As a small child living in Bexley, Ohio, there was no place where I enjoyed visiting the bathroom more than at Johnson's.
Down the ice cream shop's dimly lit hallway to the toilets, you'd pass by a huge window revealing part of their production kitchen. Time your potty break just right, and you could see the staff pouring vats of chocolate into giant ice cream machines, or pumping grassy-green ribbons of mint chip into scoopable containers.
The ice cream was good. But watching it get made, as a young food obsessive? The cherry on top.
Today there's news that the once-small creamery from suburban Columbus is expanding into the Chicago market, acquiring Lake View shop Bobtail Ice Cream.
This makes logical business sense: Bobtail co-owner John Wilcoxon is the brother of fourth-gen Johnson's owner Matt Wilcoxon. I get it — I really do — and I'm excited to have a piece of my hometown in Chicago.
Honestly, though, it's also really, really weird.

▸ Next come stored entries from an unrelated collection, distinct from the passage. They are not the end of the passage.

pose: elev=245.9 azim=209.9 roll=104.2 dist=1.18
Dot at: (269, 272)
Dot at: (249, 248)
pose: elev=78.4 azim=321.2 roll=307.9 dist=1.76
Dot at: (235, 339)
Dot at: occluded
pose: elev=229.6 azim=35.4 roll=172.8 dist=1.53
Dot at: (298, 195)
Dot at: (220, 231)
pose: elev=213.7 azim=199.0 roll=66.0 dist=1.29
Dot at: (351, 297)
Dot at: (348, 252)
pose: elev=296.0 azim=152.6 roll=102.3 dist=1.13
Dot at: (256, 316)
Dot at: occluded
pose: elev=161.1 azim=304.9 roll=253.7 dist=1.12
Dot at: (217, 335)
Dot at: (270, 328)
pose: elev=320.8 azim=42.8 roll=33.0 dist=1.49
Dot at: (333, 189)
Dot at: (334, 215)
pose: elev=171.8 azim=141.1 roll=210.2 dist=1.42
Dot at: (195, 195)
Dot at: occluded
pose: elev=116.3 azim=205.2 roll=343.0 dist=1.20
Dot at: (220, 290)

The experience of going to Johnson's is coded deep inside me, somewhere between long division and the original 150 Pokémon. There was a ritual to it, beyond watching the stuff get made: wiggling the sticky front door to get it open; sampling banana chip, then cherry cordial, then cookies & cream before settling on bubble gum in a dish (ages 5 to 12) or no-sugar-added vanilla (ages 12 and up, when I was in crisis about no longer fitting into Limited Too t-shirts). I'd sit at a table near the leaded glass windows with my mom, picking out our favorite suncatchers affixed to each pane (animals always beating out sports stuff and Ohio State emblems).
Sometimes, my mom or my aunt would pick me up from school and take me there for lunch; we'd sit in the booths while I picked at my tuna salad sandwich, talking about what I was reading in class. It was the place to be after soccer games, sweaty and grass-stained. In high school, when a friend was dating one of the cashiers, we'd descend, demanding free scoops.
It was a small corner of the world that felt reliably like mine. It still does, even though I haven't lived in Bexley for more than a decade.
Alas, this is 2018, and businesses — especially those that serve food — can't survive on nostalgia alone. Since I moved away, Johnson's has grown from one shop to three in central Ohio. Now it's here, and it will probably be in other places soon. Ice cream scales well.
I'm happy to see Johnson's thriving. Soon, there will be kids in Chicago for whom Johnson's will become its own ritual, its own meeting ground, its own bubblegum-hued childhood memento. I'll probably stop by, for old time's sake, for an ice cream Buckeye or two. But then I'll probably keep on moving, because it doesn't belong to me any more. It's yours now.